Гул. Митька верно сказал: телега по мосту, только без конца. Низкий, ровный, ниже слуха наполовину — его не столько ушами берёшь, сколько грудью. Печка моя под рёбрами сделала стойку шагов за пятьдесят — встала вся, как пёс на болоте, и не рычала даже. Пёс не рычит на то, что сильно больше его. Пёс на такое молчит.

— Досюда, — сказал Митька у поворота. — Дальше мы не ходили. Вон метки мои, на правой стене.

Дверь стояла в конце короткого рукава — и слово «дверь» к ней шло плохо. Ворота не ворота… Плита. Тёмная, в полтора роста, без петель, без скважины, утопленная в камень так, что не поймёшь, где она кончается и где начинается стена. По ней шли знаки — стёртые, старые, глазу зацепиться не за что, а зацепится — не отпускает. И от неё тянуло теплом. Ровным, печным, домашним почти. Вот это было самое поганое: не жаром могильным, не холодом — домашним теплом. Как от протопленной лежанки.

Врёт, подумал я. Тепло это — врёт. Уж не знаю, кому оно тут собралось быть домашним, но не нам.

Митькины метки я осмотрел лично, с фонарём, все четыре. Мел пожелтел, осыпался местами — осенний, не свежий, тут не подделаешь. И от каждой метки трещина уходила дальше. Не на палец — на два, на три. А выше, по своду, куда митькин мел не доставал, шла сетка. Волосяная, частая. Молодая.

— Аглая.

Она уже стояла как надо — боком к плите, тетрадь прижата к груди, очки в кулаке. Стояла долго. Дольше, чем на мельнице, дольше, чем у полыньи. И рука с очками у неё побелела.

— Это не шов, — сказала она наконец. Голос был ровный, и ровность эта далась ей, я слышал, дорого. — Швы я знаю, они как порезы. Порез можно зашить… А тут не порез. Тут — заплата. Огромная, во весь… — она повела подбородком куда-то вниз и вширь, — во весь остров, наверное. Старая-старая. Её кто-то поставил давно и держал стежками, и стежки были — я таких не видела, они не как у нас… лучше, чем у нас. А теперь…

— Договаривай.

— Теперь она расходится по краям, Матвей Петрович. Стежок за стежком. Медленно. Но я же слышу, как… — и вот тут ровность кончилась, и договорила она уже шёпотом, по-девчоночьи: — я слышу, как оно оттуда дышит. Из-под заплаты. Оно большое. Оно очень большое, и оно знает, что мы тут стоим.

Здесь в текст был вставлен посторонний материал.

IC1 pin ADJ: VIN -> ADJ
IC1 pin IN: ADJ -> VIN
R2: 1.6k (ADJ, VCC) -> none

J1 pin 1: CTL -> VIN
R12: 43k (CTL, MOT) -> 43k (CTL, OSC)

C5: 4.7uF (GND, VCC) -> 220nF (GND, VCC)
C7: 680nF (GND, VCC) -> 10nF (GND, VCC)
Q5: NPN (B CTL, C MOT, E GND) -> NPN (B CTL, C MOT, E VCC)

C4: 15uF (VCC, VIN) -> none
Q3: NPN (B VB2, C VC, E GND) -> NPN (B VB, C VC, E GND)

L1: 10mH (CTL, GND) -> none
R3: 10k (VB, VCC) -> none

Тишина после этих слов вышла содержательная. Гул её заполнял, как вода — яму.

— Так, — сказал я. — Наверх. Все трое, шагом, без беготни. Митька — метки обновить успеешь потом, под присмотром… Ланской, замыкаешь.

Сам я задержался на полминуты. Не знаю зачем. Стоял и смотрел на плиту, и печка моя молчала в стойке, и гул шёл сквозь меня, как шёл, наверное, сквозь эту кладку тысячу лет. А потом я сделал глупость, о которой не жалею: подошёл и приложил ладонь.

Тёплая. И под теплом, глубоко-глубоко, — дрожь. Мелкая, ровная, безостановочная. Так дрожит рука, которая очень давно держит очень тяжёлое.

Знакомая, между прочим, дрожь. По серому месту знакомая.

— Держись, служивый, — сказал я плите. Вслух сказал, как дурак. — Иду разбираться.

* * *

К ректору я вошёл без доклада — по уговору имел право, а сегодня был день из тех, ради которых уговор и заключался.

Мещерский выслушал меня стоя. Про метки, про два пальца за неделю, про сетку по своду. Про аглаино «заплата» и аглаино «дышит». Он стоял у окна, спиной, и по спине я видел, как слова ложатся в него — тяжело, по одному, как патроны в обойму.

— «Заплата», — повторил он. — Четырнадцать лет девице… Двести лет учёные мужи подбирали термин, писали труды, ломали копья. А она спустилась один раз и назвала. Заплата и есть.